Here the going rate for private insurance is also about $600. A month. That will get you a plan with a $6000 dollar a year deductable. So in a year you will pay $7200 in premiums, plus another $6000 in deductible, for a total of $13,200 out of pocket before your insurance kicks in the first penny. I'm not making this up. My neighbor across the street and a friend of mine that lives out in California both make a little too much to qualify for an Obamacare subsidy and have told me that this is the best deal they could find. Neither one of them have insurance because of this. That's the situation with Obamacare. If you are dirt poor the government will subsidize most of your insurance. But if your income is just a little over the threshold to qualify for a subsidy, you are screwed.


----------



## hollydolly (Sep 5, 2019)

Just to reiterate, my daughter pays 600 Euros_ *per year*_ for private medical 

A few years ago she had a major accident after falling from a cliff onto  slate chippings...  She was wearing just shorts and a little vest top , so nothing to protect her at all. Her legs were shredded  from foot to thigh, and two fingers on her right hand were torn almost completely  off.







The Spanish medical system was fantastic, they sewed the fingers back on, and her hands  to this day apart from the fact she can't grip with them and she suffers some residual pain which is helped by using Turmeric... her hands look as though she's never had an injury.

Since the surgery  she's had all sorts of regular physio on them from top physiotherapists.. .. further to that she's had other medical treatment that we in the Uk would wait months for on the NHS... and no deductibles,  no increases on her premiums..and all for 600 euros per year!!
◆ ◆ ◆
## Task instructions
a - According to the forum thread, how much does hollydolly's daughter pay for private medical insurance?
b - Reproduce the stretch of the forum thread from "A few years" through "euros per year!!", word for word.

[Stored data entries]
◆ ◆ ◆
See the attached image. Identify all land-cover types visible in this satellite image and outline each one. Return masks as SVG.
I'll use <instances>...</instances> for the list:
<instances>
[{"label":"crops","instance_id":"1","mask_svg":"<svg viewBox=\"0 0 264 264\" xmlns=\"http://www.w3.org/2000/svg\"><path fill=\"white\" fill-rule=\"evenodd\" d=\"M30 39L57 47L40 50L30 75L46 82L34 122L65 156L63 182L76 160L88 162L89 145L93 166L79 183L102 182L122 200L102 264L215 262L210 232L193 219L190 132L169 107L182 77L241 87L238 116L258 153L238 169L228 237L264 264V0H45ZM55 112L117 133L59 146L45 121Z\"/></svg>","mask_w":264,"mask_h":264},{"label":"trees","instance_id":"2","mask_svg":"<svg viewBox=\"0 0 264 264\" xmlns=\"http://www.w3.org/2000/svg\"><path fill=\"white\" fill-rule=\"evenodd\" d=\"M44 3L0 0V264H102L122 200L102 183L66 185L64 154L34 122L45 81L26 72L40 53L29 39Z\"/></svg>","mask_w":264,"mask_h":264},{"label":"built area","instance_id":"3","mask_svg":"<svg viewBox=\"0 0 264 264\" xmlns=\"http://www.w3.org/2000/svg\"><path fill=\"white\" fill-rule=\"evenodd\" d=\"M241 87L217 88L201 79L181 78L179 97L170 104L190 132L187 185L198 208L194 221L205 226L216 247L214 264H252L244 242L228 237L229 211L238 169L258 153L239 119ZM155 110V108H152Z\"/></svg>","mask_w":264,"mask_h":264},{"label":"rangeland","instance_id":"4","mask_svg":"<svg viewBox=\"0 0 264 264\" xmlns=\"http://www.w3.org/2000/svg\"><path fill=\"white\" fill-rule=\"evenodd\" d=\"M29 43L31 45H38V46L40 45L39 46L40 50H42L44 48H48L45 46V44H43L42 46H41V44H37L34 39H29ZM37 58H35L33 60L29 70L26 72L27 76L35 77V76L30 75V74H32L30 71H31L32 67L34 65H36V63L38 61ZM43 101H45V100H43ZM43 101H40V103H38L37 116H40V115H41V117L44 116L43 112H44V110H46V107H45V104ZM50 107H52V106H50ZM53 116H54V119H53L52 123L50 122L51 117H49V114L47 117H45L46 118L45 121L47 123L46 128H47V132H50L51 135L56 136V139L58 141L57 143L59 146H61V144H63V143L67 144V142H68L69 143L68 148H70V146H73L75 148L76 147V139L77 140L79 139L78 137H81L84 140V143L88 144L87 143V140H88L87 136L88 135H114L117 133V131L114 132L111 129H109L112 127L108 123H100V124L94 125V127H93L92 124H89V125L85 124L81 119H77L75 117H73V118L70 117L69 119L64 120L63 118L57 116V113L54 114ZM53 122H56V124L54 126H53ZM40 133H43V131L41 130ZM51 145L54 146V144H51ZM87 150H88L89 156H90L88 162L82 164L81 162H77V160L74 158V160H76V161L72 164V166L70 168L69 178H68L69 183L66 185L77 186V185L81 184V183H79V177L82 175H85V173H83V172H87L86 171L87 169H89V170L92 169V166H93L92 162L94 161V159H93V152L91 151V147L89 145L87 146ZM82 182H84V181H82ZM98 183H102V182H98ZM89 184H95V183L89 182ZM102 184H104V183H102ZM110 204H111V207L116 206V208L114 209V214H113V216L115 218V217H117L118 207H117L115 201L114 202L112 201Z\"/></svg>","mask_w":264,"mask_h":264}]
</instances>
◆ ◆ ◆
## Outputs for the tasks
a - 600 euros per year.

b -
A few years ago she had a major accident after falling from a cliff onto  slate chippings...  She was wearing just shorts and a little vest top , so nothing to protect her at all. Her legs were shredded  from foot to thigh, and two fingers on her right hand were torn almost completely  off.







The Spanish medical system was fantastic, they sewed the fingers back on, and her hands  to this day apart from the fact she can't grip with them and she suffers some residual pain which is helped by using Turmeric... her hands look as though she's never had an injury.

Since the surgery  she's had all sorts of regular physio on them from top physiotherapists.. .. further to that she's had other medical treatment that we in the Uk would wait months for on the NHS... and no deductibles,  no increases on her premiums..and all for 600 euros per year!!